Putting aside my enthusiasm for today’s meetup for a moment, I want to reflect on how far the Austin Primal Living Group has come recently, especially in the light of all the PaleoFX buzz; in fact, we’re getting dozens of out-of-towners joining the group in preparation for PFX, reaching out to our community. I often think about what a crazy accident it was that I decided to search Meetup.com for “paleo” on June 24th, 2010, and that a then-stranger named Bryan had just created the group a single day earlier on June 23rd. I ended up being the third member ever, right behind him and his now-wife Tracy (who at the time only joined because she “had to” :)

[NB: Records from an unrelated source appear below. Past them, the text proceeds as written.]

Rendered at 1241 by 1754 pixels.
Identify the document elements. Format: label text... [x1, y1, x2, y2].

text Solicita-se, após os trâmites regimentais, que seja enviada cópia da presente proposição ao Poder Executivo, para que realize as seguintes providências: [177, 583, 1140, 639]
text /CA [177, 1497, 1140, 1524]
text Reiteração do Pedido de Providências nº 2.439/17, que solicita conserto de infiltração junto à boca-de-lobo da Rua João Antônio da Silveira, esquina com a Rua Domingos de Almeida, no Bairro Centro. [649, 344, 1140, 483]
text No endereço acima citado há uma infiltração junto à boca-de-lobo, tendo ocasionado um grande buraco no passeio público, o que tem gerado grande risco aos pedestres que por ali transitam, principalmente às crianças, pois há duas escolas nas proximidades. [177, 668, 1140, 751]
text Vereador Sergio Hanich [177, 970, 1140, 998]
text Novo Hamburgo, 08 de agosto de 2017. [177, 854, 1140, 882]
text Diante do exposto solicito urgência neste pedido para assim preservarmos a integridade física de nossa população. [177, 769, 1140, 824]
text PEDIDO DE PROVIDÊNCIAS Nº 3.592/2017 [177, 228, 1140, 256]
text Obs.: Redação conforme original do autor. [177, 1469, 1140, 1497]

Since I took over the group in July, it’s given me access to a much larger paleo audience than this blog will ever see, yet it was all one stroke of incredible coincidence that made it possible. What if I had searched just one day earlier and not found the group—how long would it have taken me to try the search again, thinking that paleo simply wasn’t happening in Austin?

But paleo is happening in Austin, man. And a lot of it at that. From APGL to PFX to paleo doctors like Dr. Myers and Dr. Sebring to being “the epicenter of physical culture” (a phrase often used by half-man-half all-beast Keith Norris), it’s all here surrounding a few-miles stretch of I-35.

With Valentines Day coming up, I’m reminded that I haven’t found love in Austin. But, man, I’ve sure found paleo.